# Moving my LR license to a new PC



## heatherb (May 8, 2009)

I'm going to be getting a new PC in the near future, so naturally, I'll be moving my LR to it. I know that LR comes with licensing for 2 computers--I've already got it loaded onto my laptop. Is there anything special that I need to do to make sure that everything's OK when I load LR onto the new PC or can I just simply uninstall LR on the current PC and reload it onto the new PC?

Thanks!
Heather


----------



## Brad Snyder (May 8, 2009)

Nothing special. Just have your Serial Number handy.  Each version is fully self-contained, you can download and install the current version 2.3 directly.
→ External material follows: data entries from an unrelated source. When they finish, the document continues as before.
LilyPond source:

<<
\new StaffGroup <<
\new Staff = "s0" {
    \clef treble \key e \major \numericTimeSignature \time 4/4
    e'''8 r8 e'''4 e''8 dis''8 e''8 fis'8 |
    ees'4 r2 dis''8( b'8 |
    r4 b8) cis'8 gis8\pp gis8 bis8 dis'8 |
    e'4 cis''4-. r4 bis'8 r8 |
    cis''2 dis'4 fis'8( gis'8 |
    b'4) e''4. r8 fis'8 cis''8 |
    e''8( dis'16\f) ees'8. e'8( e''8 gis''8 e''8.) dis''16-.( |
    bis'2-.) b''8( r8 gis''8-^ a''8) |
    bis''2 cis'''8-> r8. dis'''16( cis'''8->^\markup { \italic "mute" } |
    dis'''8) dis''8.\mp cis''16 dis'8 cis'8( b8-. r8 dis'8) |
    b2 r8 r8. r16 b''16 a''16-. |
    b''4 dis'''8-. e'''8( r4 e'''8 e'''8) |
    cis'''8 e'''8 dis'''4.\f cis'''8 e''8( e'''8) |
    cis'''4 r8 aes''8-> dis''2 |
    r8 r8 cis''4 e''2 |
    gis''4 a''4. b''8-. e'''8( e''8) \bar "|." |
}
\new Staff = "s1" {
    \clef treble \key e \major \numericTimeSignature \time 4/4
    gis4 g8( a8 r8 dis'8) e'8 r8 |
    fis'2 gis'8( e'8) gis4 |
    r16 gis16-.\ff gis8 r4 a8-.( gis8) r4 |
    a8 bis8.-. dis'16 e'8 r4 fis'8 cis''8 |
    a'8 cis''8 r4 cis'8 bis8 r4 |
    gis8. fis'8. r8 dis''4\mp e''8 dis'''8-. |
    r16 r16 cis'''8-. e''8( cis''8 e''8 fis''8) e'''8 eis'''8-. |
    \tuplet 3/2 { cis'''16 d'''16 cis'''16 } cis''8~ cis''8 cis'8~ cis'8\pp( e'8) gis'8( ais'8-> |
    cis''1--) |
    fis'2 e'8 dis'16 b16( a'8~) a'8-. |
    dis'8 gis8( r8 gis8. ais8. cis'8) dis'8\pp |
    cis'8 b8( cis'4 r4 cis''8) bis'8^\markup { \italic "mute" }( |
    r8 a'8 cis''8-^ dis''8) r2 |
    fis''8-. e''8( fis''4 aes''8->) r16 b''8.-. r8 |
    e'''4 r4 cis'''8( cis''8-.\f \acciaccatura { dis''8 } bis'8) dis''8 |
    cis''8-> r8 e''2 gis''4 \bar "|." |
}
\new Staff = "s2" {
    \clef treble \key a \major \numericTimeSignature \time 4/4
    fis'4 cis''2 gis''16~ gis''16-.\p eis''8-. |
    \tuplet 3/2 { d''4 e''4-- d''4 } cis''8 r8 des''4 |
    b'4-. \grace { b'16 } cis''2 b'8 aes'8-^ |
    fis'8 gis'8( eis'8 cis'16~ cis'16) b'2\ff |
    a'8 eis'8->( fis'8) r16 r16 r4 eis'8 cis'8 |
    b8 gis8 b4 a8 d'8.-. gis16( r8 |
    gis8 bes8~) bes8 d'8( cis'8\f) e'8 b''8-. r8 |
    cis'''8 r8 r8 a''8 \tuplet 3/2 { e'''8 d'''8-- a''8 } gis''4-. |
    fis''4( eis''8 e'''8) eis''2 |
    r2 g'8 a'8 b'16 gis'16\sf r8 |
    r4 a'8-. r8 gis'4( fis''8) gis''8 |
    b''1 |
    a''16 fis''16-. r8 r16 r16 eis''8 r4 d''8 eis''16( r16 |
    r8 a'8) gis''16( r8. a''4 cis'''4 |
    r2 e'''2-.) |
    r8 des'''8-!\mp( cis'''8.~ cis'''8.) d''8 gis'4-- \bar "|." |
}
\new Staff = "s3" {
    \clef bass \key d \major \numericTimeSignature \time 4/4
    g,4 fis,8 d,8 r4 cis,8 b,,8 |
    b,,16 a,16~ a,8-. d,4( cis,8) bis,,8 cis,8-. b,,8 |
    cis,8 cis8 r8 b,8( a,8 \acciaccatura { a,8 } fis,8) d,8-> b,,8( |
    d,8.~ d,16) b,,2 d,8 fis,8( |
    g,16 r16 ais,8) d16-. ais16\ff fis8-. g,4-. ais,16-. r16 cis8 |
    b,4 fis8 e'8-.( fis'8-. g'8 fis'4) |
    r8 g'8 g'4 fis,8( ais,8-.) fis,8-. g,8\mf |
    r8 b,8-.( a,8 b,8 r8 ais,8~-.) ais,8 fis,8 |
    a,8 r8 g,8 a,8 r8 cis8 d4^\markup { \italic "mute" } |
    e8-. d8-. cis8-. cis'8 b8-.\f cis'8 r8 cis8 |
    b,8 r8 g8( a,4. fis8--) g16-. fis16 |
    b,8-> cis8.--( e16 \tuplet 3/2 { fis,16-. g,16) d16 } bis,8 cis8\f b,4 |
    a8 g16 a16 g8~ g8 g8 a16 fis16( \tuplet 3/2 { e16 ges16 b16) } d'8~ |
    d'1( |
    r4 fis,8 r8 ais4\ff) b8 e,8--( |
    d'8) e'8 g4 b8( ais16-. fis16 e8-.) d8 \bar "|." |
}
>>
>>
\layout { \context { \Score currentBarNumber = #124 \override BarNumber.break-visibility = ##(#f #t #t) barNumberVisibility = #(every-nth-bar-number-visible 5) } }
No need to install your purchased version (if prior to 2.3) and then upgrade. 

Only one potential gotcha that I'm aware of. If your V2.x license is an upgrade license, i.e., you owned V1.x and purchased the V2 upgrade, you will need both version S/Ns.

BTW, welcome to the Forums ....


----------



## Denis Pagé (May 8, 2009)

Just to make the information complete, if you keep the old computer, you can install on the new one also. If you trash the old computer or sell it, just remove Lightroom from it to free up a licence still having a second one for when you will use two but never at once...


----------



## Faldrax (Aug 31, 2010)

I am in a similar position.
I have LR 3 on my desktop and laptop, and will be replacing the desktop.
While in the process of migrating from the old PC to the new PC, I would like the ability to run LR on both PC's.
My thought is to install LR as a trial on the new PC, which would then give me 3' days to complete and verify the migration. 
Before the 3' days trial expires, I would then install the copy on the old PC, and apply the licence to the new PC.
Just wanted to check this would work and is the best solution.


----------



## clee01l (Aug 31, 2010)

[quote author=Faldrax link=topic=6423.msg73318#msg73318 date=1283257857]...Just wanted to check this would work and is the best solution.
[/quote]Seems to be the plan. I would strongly recommend using Windows Easy Transfer (WET) on both the old PC and the new PC to mak the transfer painless. (BTW WET is included with Vista and Win7. It is a free D/L for XP.)


----------